Collector’s Guide to the Zeolite Group is the 17th volume in the Schiffer Earth Science Monograph Series, and the 14th authored by Robert Lauf. Some of Lauf’s previous publications, including his work on beryl, garnet, and quartz, are of immediate interest to gemologists, while others, such as this book, may appeal more to mineralogists and geologists. Zeolites are a fascinating group of rock-forming minerals that are beloved by collectors, as they can form exceptional crystals and aggregates. Often lacking durability or distinctive beauty, they rarely appear as finished gemstones. As a working gemologist, I have only encountered a few zeolite minerals in the course of my education and everyday work: natrolite (as radial aggregates and a component of maw-sit-sit), pollucite, and thomsonite (fibrous aggregate).
Zeolites are structurally complex and are distinguished by their ability to exchange cations with surrounding solutions. They are immensely important for industrial purposes as sorbents, catalysts, and molecular sieves. While these minerals occur naturally, they are also produced as “designer” synthetics on a large scale. Over 200 “frameworks” of open cavities and channels formed by tetrahedral oxygen atoms surrounded by cations have been identified; of those, over 40 are natural occurrences. Zeolites are used in agriculture (animal feed, odor control, pet litter), horticulture (soil conditioners and growth media), and water purification. They are also act as carriers for pesticides and fungicides, and as gas and oil absorbents.
The introduction briefly discusses the research and literature on zeolites, citing a few detailed examples of use. Through cation change, naturally occurring cliniptolite can be used to filter radioactive cesium from wastewater at nuclear power plants. Zeolites can be used as “molecular sieves” to separate molecules with differing cross sections (i.e. branched and unbranched hydrocarbons) in a vapor stream. The structure and morphology section tries to clearly lay out the structural chemistry and taxonomy of the group, but the book quickly goes beyond the scope of knowledge, comprehension, and expertise of the average gemologist or collector. The structural types are illustrated with diagrams that enhance the understanding of the unique framework structure and the functional “channels” and “cages.” The following chapter outlines zeolite’s formation and geochemistry, pointing out the environments where specimen-quality rough may be sourced, versus massive industrial-quality deposits.
The strength of the book is the alphabetized section on each type of zeolite, illustrated with superbly formed examples. The photography is also breathtakingly artistic. If the fascinating structure and utility of zeolites does not intrigue a budding collector, the pure aesthetics of the specimens surely will. Each entry describes locality information and associated minerals; a few include additional diagrams to illustrate the framework structure and different examples of crystal morphology.

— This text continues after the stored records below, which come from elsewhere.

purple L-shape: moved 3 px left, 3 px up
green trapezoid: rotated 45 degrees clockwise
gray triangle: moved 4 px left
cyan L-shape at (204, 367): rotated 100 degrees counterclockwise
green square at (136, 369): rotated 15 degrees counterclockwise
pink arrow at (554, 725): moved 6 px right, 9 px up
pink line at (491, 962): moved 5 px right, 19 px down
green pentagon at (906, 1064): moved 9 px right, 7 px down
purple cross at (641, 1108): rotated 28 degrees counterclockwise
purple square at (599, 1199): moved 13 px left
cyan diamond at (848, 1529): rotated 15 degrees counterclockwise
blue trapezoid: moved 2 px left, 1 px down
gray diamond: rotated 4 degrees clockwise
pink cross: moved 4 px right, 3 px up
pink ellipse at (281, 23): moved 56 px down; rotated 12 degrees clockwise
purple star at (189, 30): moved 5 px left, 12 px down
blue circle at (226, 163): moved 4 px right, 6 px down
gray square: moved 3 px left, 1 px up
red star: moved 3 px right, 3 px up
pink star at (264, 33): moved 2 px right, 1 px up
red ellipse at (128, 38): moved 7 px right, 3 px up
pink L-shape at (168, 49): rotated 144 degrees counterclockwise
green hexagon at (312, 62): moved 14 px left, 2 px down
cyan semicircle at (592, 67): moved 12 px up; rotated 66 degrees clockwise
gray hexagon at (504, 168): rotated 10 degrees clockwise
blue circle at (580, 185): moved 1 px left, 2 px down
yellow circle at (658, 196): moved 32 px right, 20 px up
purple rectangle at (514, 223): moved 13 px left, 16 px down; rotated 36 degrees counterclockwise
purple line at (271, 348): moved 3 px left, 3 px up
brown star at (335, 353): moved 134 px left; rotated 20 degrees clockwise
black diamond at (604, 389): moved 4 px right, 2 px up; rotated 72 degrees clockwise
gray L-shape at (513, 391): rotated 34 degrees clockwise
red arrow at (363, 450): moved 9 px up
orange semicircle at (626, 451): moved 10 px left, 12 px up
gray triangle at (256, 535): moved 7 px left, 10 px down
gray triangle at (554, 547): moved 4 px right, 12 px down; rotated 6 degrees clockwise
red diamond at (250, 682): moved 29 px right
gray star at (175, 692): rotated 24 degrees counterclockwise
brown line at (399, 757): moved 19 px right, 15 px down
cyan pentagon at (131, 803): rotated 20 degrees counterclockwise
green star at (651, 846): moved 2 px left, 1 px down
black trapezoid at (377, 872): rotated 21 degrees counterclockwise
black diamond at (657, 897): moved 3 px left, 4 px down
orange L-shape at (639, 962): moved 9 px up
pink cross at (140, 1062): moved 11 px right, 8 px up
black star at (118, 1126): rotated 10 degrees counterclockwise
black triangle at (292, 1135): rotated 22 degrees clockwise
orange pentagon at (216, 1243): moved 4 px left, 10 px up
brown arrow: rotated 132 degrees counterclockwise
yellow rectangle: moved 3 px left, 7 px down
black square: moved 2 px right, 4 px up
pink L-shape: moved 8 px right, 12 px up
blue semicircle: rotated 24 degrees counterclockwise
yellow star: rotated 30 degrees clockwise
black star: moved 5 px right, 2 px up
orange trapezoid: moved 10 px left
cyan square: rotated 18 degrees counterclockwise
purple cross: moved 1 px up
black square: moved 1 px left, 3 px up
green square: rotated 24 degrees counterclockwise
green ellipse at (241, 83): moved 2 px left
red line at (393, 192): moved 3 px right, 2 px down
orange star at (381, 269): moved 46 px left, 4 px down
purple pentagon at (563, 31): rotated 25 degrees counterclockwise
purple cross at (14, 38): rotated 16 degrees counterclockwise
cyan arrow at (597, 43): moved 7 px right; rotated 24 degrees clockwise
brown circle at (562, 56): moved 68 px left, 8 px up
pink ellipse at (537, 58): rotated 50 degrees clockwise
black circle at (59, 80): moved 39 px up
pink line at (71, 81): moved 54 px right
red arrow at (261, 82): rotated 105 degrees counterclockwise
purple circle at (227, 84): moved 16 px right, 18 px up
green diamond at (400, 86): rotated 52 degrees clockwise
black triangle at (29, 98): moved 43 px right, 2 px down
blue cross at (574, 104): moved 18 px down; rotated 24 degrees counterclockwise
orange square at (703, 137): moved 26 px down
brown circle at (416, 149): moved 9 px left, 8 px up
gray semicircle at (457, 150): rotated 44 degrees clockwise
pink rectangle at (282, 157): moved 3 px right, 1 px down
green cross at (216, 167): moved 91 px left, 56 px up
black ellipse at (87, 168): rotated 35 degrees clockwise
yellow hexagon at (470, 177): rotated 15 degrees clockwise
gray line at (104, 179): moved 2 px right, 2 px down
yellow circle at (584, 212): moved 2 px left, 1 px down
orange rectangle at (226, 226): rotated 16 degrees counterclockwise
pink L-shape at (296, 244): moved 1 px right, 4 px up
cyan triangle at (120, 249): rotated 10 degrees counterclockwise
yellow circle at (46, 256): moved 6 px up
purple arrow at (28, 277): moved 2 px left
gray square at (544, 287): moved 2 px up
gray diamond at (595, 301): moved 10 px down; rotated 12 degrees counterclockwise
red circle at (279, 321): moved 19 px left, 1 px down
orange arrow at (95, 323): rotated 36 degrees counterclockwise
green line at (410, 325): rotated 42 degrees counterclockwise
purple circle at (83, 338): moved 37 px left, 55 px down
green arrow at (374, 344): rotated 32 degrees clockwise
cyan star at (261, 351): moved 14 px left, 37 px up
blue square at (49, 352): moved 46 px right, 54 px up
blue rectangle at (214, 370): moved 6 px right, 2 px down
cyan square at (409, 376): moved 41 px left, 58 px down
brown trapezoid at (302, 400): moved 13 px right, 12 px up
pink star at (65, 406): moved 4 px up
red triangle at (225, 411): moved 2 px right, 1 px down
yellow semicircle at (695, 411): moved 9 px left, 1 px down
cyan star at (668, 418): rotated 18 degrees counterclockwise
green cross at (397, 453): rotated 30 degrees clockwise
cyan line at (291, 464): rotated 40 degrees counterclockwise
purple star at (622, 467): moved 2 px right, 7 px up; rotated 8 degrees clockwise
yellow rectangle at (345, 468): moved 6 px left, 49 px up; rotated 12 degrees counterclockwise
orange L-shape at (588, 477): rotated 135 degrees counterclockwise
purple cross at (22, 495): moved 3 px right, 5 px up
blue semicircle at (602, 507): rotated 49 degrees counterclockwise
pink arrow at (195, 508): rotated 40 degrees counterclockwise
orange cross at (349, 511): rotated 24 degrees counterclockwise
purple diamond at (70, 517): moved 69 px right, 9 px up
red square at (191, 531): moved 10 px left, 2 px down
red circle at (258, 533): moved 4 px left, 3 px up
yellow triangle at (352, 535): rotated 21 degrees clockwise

The book concludes with a comprehensive and somewhat overwhelming list of references, but the reader is guided by the author’s annotations. Lauf also highlights a few resources of notable interest to those starting their own collection.
Like other books in the Earth Science Monograph Series, this volume is not a valuation guide, nor does it give an indication of the commonness or rarity of particular types of specimens. It serves as an excellent primer to the unique structure and function of this unique mineral group. In addition, the abundant high-quality illustrations of superb specimens will make this volume appealing even to an “armchair” mineral collector.